- Objective
Copy out the lines below exactly, from the one containing "scientific name: Regulus calendula" through the one containing "family: Kermesidae", including both of those lines and nothing else.

- Data supplied

* BEGIN *

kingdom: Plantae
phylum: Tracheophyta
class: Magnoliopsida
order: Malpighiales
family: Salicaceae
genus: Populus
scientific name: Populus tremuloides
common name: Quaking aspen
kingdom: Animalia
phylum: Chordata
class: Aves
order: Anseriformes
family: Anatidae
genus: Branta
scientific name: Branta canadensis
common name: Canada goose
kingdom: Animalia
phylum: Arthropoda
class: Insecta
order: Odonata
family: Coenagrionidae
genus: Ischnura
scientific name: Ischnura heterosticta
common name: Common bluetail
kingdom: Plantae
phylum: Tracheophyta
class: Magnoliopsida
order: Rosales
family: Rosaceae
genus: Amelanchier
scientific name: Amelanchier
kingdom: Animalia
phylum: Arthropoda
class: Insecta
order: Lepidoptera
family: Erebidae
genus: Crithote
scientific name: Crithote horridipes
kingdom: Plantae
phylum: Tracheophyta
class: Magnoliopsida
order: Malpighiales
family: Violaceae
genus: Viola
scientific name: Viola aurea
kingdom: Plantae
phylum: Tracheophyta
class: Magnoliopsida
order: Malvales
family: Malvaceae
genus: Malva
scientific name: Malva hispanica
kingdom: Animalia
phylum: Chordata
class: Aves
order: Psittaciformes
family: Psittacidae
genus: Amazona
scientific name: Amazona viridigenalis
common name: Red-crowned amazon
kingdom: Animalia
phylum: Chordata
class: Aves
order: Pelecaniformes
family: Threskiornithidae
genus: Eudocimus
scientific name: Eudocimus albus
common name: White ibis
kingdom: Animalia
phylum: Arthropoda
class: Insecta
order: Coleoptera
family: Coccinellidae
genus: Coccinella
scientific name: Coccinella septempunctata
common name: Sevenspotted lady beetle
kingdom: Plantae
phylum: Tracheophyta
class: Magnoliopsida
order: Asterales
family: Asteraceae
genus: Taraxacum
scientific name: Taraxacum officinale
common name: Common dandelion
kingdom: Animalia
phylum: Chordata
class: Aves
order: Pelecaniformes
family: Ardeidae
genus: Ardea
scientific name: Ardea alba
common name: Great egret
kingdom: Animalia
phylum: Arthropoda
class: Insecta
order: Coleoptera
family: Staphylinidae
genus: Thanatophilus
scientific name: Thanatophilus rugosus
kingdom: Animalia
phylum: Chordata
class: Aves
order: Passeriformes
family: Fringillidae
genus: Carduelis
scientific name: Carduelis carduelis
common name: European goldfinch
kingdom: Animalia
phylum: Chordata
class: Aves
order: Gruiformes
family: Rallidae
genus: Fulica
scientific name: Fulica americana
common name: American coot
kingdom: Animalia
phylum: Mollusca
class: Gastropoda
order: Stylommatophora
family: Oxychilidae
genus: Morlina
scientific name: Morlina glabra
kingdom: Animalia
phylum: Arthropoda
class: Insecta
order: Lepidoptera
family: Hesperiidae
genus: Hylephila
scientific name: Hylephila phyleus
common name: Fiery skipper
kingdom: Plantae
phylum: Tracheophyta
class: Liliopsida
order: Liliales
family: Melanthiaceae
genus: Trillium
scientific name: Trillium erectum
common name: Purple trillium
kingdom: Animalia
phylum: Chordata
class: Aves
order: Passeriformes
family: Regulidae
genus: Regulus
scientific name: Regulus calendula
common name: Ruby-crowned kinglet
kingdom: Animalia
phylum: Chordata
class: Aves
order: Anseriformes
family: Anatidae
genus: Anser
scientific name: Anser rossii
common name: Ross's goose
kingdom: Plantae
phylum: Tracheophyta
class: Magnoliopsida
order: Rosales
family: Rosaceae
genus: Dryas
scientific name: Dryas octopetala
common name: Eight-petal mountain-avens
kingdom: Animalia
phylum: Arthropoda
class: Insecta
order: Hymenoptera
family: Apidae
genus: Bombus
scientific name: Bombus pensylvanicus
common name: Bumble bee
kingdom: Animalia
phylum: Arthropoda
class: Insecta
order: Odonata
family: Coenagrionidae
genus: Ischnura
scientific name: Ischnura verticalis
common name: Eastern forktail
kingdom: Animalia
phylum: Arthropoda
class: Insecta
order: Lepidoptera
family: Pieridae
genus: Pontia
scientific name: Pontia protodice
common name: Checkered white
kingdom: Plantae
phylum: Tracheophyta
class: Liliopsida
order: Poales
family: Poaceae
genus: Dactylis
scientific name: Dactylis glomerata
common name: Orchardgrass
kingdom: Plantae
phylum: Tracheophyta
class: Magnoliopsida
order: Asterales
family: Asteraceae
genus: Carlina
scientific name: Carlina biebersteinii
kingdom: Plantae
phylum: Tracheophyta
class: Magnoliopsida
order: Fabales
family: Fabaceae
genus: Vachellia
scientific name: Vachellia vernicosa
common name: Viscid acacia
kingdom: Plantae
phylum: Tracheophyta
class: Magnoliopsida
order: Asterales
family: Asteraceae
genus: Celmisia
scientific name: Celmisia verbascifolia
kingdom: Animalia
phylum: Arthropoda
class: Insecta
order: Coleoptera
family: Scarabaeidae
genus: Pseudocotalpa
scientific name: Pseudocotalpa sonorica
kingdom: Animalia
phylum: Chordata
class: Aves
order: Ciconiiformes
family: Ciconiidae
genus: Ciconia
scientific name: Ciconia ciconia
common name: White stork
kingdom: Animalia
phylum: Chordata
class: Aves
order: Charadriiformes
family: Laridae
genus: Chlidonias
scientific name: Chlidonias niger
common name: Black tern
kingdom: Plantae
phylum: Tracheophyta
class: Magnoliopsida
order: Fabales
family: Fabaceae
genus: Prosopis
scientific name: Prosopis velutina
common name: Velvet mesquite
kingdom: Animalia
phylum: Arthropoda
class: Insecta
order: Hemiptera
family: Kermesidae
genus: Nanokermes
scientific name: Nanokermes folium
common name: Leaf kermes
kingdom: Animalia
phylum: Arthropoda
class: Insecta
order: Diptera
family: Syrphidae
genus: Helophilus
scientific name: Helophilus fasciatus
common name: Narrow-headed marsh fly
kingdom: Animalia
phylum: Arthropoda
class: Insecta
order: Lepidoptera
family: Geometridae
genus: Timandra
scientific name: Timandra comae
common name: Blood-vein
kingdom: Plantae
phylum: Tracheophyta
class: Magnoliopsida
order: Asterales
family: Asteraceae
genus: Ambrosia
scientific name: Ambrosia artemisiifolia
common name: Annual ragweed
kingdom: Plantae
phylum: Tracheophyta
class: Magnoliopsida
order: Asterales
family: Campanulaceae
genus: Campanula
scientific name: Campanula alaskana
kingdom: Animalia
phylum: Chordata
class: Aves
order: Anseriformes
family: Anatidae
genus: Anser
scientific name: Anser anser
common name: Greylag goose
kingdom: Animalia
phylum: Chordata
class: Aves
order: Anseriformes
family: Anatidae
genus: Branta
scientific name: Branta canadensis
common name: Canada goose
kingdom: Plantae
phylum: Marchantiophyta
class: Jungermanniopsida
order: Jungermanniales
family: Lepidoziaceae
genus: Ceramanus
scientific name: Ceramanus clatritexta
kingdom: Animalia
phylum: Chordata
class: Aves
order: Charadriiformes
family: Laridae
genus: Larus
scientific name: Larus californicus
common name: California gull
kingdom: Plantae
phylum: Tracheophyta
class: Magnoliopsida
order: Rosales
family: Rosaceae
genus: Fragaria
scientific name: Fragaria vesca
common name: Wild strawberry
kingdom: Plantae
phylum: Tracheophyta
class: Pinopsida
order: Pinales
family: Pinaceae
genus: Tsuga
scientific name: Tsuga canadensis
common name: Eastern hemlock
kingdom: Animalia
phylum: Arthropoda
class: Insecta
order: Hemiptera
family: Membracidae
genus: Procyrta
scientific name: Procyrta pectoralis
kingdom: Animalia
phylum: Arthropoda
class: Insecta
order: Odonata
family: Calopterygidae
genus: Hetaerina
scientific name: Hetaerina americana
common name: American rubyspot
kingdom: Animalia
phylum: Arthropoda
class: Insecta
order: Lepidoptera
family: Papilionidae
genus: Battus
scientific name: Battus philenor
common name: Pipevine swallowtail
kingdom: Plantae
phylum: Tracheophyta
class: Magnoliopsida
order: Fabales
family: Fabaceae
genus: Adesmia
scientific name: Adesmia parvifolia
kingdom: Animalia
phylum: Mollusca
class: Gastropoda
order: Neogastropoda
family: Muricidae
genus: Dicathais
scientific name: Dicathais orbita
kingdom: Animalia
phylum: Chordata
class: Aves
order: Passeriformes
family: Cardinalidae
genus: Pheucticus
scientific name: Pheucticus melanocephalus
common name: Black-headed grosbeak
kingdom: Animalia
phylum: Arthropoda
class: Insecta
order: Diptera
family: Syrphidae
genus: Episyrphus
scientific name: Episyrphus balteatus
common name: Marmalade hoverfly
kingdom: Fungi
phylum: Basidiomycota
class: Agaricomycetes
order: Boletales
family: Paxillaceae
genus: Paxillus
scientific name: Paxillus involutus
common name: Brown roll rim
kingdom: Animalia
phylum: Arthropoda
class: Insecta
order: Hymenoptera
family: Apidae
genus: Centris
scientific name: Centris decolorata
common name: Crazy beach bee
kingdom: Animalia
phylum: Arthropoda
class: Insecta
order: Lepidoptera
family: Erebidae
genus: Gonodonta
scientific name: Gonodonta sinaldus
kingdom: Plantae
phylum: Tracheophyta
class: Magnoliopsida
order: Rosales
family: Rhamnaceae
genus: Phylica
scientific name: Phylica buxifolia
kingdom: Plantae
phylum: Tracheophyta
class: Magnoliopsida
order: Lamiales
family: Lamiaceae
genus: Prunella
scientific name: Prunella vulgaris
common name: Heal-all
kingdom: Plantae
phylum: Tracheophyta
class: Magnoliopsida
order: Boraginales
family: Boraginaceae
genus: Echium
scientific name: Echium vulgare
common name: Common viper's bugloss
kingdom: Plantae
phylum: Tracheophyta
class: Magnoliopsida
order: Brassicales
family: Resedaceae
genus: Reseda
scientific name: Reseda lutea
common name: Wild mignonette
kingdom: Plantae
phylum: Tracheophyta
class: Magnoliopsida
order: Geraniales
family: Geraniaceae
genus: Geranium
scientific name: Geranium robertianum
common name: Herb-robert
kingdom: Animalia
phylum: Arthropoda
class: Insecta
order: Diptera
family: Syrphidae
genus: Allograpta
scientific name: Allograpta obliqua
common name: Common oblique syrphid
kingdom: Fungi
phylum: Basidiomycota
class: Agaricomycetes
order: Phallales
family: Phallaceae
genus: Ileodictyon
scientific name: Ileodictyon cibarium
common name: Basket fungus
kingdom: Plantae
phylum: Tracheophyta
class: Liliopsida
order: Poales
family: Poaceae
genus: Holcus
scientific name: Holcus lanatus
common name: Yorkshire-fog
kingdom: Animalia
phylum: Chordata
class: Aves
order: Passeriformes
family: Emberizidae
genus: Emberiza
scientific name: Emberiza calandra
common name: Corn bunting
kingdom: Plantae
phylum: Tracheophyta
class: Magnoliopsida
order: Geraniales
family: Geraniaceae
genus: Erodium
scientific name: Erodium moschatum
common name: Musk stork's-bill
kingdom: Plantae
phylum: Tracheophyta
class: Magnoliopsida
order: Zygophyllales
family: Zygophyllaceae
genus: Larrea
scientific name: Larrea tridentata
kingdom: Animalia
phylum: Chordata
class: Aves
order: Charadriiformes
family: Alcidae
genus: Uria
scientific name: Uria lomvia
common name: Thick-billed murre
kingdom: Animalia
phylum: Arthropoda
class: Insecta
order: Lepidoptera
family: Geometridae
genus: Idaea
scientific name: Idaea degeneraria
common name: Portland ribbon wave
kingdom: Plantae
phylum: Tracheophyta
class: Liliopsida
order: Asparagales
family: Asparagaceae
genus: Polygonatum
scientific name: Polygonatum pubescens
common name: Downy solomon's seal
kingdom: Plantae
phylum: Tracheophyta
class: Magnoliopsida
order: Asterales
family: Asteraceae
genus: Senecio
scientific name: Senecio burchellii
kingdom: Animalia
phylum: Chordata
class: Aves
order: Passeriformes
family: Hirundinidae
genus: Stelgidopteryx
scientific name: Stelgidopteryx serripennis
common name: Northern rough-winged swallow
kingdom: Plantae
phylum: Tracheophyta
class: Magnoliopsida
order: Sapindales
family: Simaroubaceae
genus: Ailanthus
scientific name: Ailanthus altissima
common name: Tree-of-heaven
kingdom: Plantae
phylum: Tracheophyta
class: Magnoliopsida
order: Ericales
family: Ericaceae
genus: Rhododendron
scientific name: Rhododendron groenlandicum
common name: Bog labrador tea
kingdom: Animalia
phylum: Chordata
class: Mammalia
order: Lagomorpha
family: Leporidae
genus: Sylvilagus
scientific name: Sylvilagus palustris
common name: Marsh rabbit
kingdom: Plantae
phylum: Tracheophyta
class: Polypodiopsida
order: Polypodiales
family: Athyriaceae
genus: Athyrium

* END *

- Written answer
scientific name: Regulus calendula
common name: Ruby-crowned kinglet
kingdom: Animalia
phylum: Chordata
class: Aves
order: Anseriformes
family: Anatidae
genus: Anser
scientific name: Anser rossii
common name: Ross's goose
kingdom: Plantae
phylum: Tracheophyta
class: Magnoliopsida
order: Rosales
family: Rosaceae
genus: Dryas
scientific name: Dryas octopetala
common name: Eight-petal mountain-avens
kingdom: Animalia
phylum: Arthropoda
class: Insecta
order: Hymenoptera
family: Apidae
genus: Bombus
scientific name: Bombus pensylvanicus
common name: Bumble bee
kingdom: Animalia
phylum: Arthropoda
class: Insecta
order: Odonata
family: Coenagrionidae
genus: Ischnura
scientific name: Ischnura verticalis
common name: Eastern forktail
kingdom: Animalia
phylum: Arthropoda
class: Insecta
order: Lepidoptera
family: Pieridae
genus: Pontia
scientific name: Pontia protodice
common name: Checkered white
kingdom: Plantae
phylum: Tracheophyta
class: Liliopsida
order: Poales
family: Poaceae
genus: Dactylis
scientific name: Dactylis glomerata
common name: Orchardgrass
kingdom: Plantae
phylum: Tracheophyta
class: Magnoliopsida
order: Asterales
family: Asteraceae
genus: Carlina
scientific name: Carlina biebersteinii
kingdom: Plantae
phylum: Tracheophyta
class: Magnoliopsida
order: Fabales
family: Fabaceae
genus: Vachellia
scientific name: Vachellia vernicosa
common name: Viscid acacia
kingdom: Plantae
phylum: Tracheophyta
class: Magnoliopsida
order: Asterales
family: Asteraceae
genus: Celmisia
scientific name: Celmisia verbascifolia
kingdom: Animalia
phylum: Arthropoda
class: Insecta
order: Coleoptera
family: Scarabaeidae
genus: Pseudocotalpa
scientific name: Pseudocotalpa sonorica
kingdom: Animalia
phylum: Chordata
class: Aves
order: Ciconiiformes
family: Ciconiidae
genus: Ciconia
scientific name: Ciconia ciconia
common name: White stork
kingdom: Animalia
phylum: Chordata
class: Aves
order: Charadriiformes
family: Laridae
genus: Chlidonias
scientific name: Chlidonias niger
common name: Black tern
kingdom: Plantae
phylum: Tracheophyta
class: Magnoliopsida
order: Fabales
family: Fabaceae
genus: Prosopis
scientific name: Prosopis velutina
common name: Velvet mesquite
kingdom: Animalia
phylum: Arthropoda
class: Insecta
order: Hemiptera
family: Kermesidae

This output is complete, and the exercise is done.